Charlie paused, frowning. “Don’t know what you mean, Greer,” he said stiffly.
“Oh, yeah?” Greer’s chuckle became a broad leer. “Just remember that folks are lookin’ over your shoulder, and one or two of ’em might carry tales.”
“Carry tales?” Charlie asked, and immediately regretted his question.
Greer lifted both eyebrows. “To that other lady you’re sweet on. The one that makes hats. The missus told me she heard that you and her are figurin’ on gettin’ hitched sometime soon.”
Charlie, who was normally pretty swift with a comeback, found that he had no ready answer to this. The best he could do was a muttered “Don’t believe everything you hear, Greer.”
“I’m just repeatin’ what folks’re sayin’,” Greer replied cheerfully. As Charlie walked away, he began pushing his broom with a greater energy, whistling the tune to “Falling in Love Again.”
Gritting his teeth, Charlie rounded the corner and went into the post office. “Here’s this week’s batch of newspapers,” he said to old Mr.

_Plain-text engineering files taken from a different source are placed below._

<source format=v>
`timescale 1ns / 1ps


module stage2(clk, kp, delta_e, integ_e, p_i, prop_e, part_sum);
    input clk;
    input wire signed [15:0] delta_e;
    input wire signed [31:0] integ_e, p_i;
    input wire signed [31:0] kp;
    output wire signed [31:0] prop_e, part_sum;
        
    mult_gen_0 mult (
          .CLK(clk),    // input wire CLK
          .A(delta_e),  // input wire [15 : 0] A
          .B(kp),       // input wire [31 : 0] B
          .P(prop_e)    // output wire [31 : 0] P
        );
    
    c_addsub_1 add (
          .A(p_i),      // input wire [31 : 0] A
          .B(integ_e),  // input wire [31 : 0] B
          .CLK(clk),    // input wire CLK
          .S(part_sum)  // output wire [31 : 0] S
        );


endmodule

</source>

Stevens, the post master, and slid the box over the counter.
“A little late, ain’cha, Charlie?” Mr. Stevens had bushy white chin whiskers and wore sleeve garters and suspenders and a green eyeshade. “Y’ missed the morning mail run. Guess you stayed up too late last night with your out-of-town ladyfriend, huh?” He snickered. “I seen you and her, comin’ out of the picture show.”

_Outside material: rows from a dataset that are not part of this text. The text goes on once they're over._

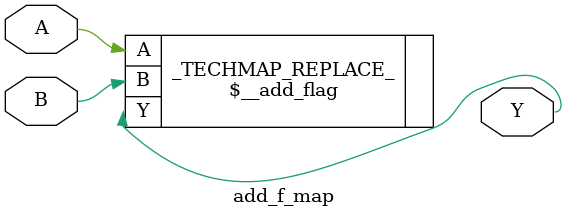
<source format=v>
(* techmap_celltype =  "$add"*)
module add_f_map(A, B, Y);
parameter A_SIGNED = 0;
parameter B_SIGNED = 0;
parameter A_WIDTH = 1;
parameter B_WIDTH = 1;
parameter Y_WIDTH = 1;
input [A_WIDTH-1:0] A;
input [B_WIDTH-1:0] B;
output [Y_WIDTH-1:0] Y;
wire    [1023:0]    _TECHMAP_DO_    =    "proc;    clean";
reg    _TECHMAP_FAIL_;
initial    begin
_TECHMAP_FAIL_    <=    0;
end
\$__add_flag #(
   .A_SIGNED(A_SIGNED),
   .B_SIGNED(B_SIGNED),
   .A_WIDTH(A_WIDTH),
   .B_WIDTH(B_WIDTH),
   .Y_WIDTH(Y_WIDTH),
   .PACK(1'b0)

) _TECHMAP_REPLACE_ (
    .A(A),
    .B(B),
    .Y(Y)
);
endmodule

</source>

Charlie bit his tongue. It didn’t pay to talk back to Mr. Stevens. “I’m a little late,” he acknowledged stiffly. “But no matter, so long as the papers go out tomorrow.”

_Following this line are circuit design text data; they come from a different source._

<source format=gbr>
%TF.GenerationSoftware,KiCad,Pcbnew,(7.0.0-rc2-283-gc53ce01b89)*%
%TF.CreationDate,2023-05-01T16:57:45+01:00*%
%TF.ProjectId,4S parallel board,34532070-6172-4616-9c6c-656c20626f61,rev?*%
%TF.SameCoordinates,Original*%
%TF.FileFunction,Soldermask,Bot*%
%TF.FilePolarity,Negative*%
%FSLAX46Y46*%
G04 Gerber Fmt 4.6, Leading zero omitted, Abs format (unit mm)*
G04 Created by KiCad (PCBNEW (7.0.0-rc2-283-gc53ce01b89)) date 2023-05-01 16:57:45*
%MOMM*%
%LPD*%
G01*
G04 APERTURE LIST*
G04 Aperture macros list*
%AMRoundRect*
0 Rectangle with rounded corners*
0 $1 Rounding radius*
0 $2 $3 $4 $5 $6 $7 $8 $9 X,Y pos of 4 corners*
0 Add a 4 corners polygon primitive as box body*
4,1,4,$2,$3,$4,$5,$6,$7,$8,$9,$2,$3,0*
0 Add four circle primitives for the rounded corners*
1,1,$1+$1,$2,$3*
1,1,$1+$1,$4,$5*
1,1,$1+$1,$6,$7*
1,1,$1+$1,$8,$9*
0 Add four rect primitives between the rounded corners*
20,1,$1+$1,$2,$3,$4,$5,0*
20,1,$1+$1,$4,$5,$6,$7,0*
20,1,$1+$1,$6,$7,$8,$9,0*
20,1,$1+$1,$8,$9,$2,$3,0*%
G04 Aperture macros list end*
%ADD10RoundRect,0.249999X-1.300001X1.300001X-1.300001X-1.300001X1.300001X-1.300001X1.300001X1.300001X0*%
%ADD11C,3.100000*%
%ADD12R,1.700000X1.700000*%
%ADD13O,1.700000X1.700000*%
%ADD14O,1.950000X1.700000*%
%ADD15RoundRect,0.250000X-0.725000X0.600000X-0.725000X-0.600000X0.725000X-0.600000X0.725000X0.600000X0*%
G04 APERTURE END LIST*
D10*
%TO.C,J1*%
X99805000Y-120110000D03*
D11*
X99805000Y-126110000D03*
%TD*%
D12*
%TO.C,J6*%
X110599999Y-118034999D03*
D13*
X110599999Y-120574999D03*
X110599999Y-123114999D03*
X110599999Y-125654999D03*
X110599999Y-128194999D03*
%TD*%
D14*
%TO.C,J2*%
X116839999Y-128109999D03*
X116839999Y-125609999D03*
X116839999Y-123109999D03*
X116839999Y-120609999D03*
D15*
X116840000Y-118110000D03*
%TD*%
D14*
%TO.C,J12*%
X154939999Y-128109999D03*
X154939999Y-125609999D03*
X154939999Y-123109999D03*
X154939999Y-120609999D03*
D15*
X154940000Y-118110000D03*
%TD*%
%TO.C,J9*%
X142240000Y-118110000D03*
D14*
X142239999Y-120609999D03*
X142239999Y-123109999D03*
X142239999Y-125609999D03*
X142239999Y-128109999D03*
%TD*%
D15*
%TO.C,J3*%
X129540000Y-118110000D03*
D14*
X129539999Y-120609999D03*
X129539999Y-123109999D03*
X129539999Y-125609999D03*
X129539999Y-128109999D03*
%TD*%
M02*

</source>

“Oh, they’ll go out all right,” Mr. Stevens said. “But it may not be tomorrow. Tom Wheeler’s old car broke down halfway through his deliveries this mornin’ and had to be towed. May be next week before he gets it fixed. In the meantime, he’s puttin’ Old Fred to work.” Old Fred was Tom Wheeler’s horse, which he hitched to his buggy when his car wasn’t running. “The post office ain’t made of money, you know,” he added sternly. “The best we can do is the best we can do. And the best we got right now is Old Fred.”